━━━ Study material ━━━
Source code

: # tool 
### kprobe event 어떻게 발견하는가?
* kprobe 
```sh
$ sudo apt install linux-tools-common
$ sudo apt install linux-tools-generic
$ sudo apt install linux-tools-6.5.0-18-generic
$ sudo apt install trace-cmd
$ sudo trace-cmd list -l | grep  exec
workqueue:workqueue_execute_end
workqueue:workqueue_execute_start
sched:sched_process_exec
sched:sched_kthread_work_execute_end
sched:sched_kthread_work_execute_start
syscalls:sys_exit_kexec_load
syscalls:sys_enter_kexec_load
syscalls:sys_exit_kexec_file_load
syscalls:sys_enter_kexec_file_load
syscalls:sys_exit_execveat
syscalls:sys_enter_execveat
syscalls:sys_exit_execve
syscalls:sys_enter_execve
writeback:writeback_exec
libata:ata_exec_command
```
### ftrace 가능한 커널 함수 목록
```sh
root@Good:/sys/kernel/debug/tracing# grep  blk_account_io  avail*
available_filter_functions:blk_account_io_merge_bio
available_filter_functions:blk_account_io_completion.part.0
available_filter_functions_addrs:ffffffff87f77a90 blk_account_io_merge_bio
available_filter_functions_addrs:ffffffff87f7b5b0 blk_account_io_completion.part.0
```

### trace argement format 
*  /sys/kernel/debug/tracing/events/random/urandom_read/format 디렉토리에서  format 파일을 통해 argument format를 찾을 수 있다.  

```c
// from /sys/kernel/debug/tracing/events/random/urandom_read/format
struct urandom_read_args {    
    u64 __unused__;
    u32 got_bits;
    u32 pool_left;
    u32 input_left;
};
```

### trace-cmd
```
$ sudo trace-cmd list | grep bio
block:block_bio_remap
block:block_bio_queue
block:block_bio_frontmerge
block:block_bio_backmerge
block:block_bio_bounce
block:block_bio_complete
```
━━━
What to produce
When you copy the data, keep every line word for word.

Result of the exercise
Source code

: # tool 
### kprobe event 어떻게 발견하는가?
* kprobe 
```sh
$ sudo apt install linux-tools-common
$ sudo apt install linux-tools-generic
$ sudo apt install linux-tools-6.5.0-18-generic
$ sudo apt install trace-cmd
$ sudo trace-cmd list -l | grep  exec
workqueue:workqueue_execute_end
workqueue:workqueue_execute_start
sched:sched_process_exec
sched:sched_kthread_work_execute_end
sched:sched_kthread_work_execute_start
syscalls:sys_exit_kexec_load
syscalls:sys_enter_kexec_load
syscalls:sys_exit_kexec_file_load
syscalls:sys_enter_kexec_file_load
syscalls:sys_exit_execveat
syscalls:sys_enter_execveat
syscalls:sys_exit_execve
syscalls:sys_enter_execve
writeback:writeback_exec
libata:ata_exec_command
```
### ftrace 가능한 커널 함수 목록
```sh
root@Good:/sys/kernel/debug/tracing# grep  blk_account_io  avail*
available_filter_functions:blk_account_io_merge_bio
available_filter_functions:blk_account_io_completion.part.0
available_filter_functions_addrs:ffffffff87f77a90 blk_account_io_merge_bio
available_filter_functions_addrs:ffffffff87f7b5b0 blk_account_io_completion.part.0
```

### trace argement format 
*  /sys/kernel/debug/tracing/events/random/urandom_read/format 디렉토리에서  format 파일을 통해 argument format를 찾을 수 있다.  

```c
// from /sys/kernel/debug/tracing/events/random/urandom_read/format
struct urandom_read_args {    
    u64 __unused__;
    u32 got_bits;
    u32 pool_left;
    u32 input_left;
};
```

### trace-cmd
```
$ sudo trace-cmd list | grep bio
block:block_bio_remap
block:block_bio_queue
block:block_bio_frontmerge
block:block_bio_backmerge
block:block_bio_bounce
block:block_bio_complete
```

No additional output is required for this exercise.